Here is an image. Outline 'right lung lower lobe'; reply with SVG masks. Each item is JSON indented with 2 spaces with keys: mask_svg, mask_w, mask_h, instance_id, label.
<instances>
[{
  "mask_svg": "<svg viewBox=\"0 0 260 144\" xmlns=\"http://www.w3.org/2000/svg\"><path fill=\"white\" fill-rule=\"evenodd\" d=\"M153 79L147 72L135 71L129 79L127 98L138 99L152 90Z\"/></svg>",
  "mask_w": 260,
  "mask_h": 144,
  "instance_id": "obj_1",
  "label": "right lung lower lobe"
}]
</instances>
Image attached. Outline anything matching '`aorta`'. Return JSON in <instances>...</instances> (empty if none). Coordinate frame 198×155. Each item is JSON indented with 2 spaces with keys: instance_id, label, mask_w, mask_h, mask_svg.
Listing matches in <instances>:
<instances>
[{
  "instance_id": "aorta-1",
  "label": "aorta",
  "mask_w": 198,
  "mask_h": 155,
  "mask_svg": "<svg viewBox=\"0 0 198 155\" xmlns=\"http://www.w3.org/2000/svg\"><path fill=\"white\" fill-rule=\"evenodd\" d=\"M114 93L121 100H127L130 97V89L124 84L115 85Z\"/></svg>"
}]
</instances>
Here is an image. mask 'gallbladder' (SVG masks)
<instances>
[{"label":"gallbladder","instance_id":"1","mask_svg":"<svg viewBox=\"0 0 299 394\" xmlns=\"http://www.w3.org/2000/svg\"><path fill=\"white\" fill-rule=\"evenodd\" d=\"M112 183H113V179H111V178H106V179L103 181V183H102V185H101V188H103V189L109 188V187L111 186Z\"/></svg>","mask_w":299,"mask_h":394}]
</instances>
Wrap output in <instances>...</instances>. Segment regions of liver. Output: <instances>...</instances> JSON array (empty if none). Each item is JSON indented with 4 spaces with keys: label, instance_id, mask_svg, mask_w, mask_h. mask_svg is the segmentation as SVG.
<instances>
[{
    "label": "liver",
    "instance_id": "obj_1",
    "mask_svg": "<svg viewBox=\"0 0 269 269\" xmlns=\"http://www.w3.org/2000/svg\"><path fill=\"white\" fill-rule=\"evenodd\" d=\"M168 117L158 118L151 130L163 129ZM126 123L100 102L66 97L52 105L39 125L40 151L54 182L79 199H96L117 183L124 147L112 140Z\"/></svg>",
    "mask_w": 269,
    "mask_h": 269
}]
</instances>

+++

Task directions: List each line in the entries above that contains the word "Here", treating uppercase and lowercase as different.

Complete response:
Here is an image. Outline 'right lung lower lobe'; reply with SVG masks. Each item is JSON indented with 2 spaces with keys: mask_svg, mask_w, mask_h, instance_id, label.
Here is an image. mask 'gallbladder' (SVG masks)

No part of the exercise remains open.